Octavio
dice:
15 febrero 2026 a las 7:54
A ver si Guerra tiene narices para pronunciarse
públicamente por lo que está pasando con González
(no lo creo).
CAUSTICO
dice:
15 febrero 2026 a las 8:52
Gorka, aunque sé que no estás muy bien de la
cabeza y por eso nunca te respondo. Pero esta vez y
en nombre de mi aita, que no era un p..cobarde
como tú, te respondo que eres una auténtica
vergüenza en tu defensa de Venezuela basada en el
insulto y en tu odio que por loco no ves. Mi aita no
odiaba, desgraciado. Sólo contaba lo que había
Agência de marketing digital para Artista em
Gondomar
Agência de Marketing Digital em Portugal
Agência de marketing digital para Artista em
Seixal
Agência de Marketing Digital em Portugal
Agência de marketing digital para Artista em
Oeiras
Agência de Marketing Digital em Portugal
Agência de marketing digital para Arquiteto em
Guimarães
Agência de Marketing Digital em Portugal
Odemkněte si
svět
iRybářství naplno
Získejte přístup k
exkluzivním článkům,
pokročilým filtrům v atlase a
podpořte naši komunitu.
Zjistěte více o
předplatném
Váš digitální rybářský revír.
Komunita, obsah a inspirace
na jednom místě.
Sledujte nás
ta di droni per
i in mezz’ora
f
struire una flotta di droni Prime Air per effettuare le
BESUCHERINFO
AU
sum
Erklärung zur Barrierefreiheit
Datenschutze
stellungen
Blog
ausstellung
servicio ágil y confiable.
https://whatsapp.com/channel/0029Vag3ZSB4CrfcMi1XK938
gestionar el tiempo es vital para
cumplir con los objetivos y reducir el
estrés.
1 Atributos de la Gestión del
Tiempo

———

### To do
Reproduce the data above, changing each occurrence of "Portugal" to "Brasil" and leaving everything else as it stands.

### Solution for this problem
Octavio
dice:
15 febrero 2026 a las 7:54
A ver si Guerra tiene narices para pronunciarse
públicamente por lo que está pasando con González
(no lo creo).
CAUSTICO
dice:
15 febrero 2026 a las 8:52
Gorka, aunque sé que no estás muy bien de la
cabeza y por eso nunca te respondo. Pero esta vez y
en nombre de mi aita, que no era un p..cobarde
como tú, te respondo que eres una auténtica
vergüenza en tu defensa de Venezuela basada en el
insulto y en tu odio que por loco no ves. Mi aita no
odiaba, desgraciado. Sólo contaba lo que había
Agência de marketing digital para Artista em
Gondomar
Agência de Marketing Digital em Brasil
Agência de marketing digital para Artista em
Seixal
Agência de Marketing Digital em Brasil
Agência de marketing digital para Artista em
Oeiras
Agência de Marketing Digital em Brasil
Agência de marketing digital para Arquiteto em
Guimarães
Agência de Marketing Digital em Brasil
Odemkněte si
svět
iRybářství naplno
Získejte přístup k
exkluzivním článkům,
pokročilým filtrům v atlase a
podpořte naši komunitu.
Zjistěte více o
předplatném
Váš digitální rybářský revír.
Komunita, obsah a inspirace
na jednom místě.
Sledujte nás
ta di droni per
i in mezz’ora
f
struire una flotta di droni Prime Air per effettuare le
BESUCHERINFO
AU
sum
Erklärung zur Barrierefreiheit
Datenschutze
stellungen
Blog
ausstellung
servicio ágil y confiable.
https://whatsapp.com/channel/0029Vag3ZSB4CrfcMi1XK938
gestionar el tiempo es vital para
cumplir con los objetivos y reducir el
estrés.
1 Atributos de la Gestión del
Tiempo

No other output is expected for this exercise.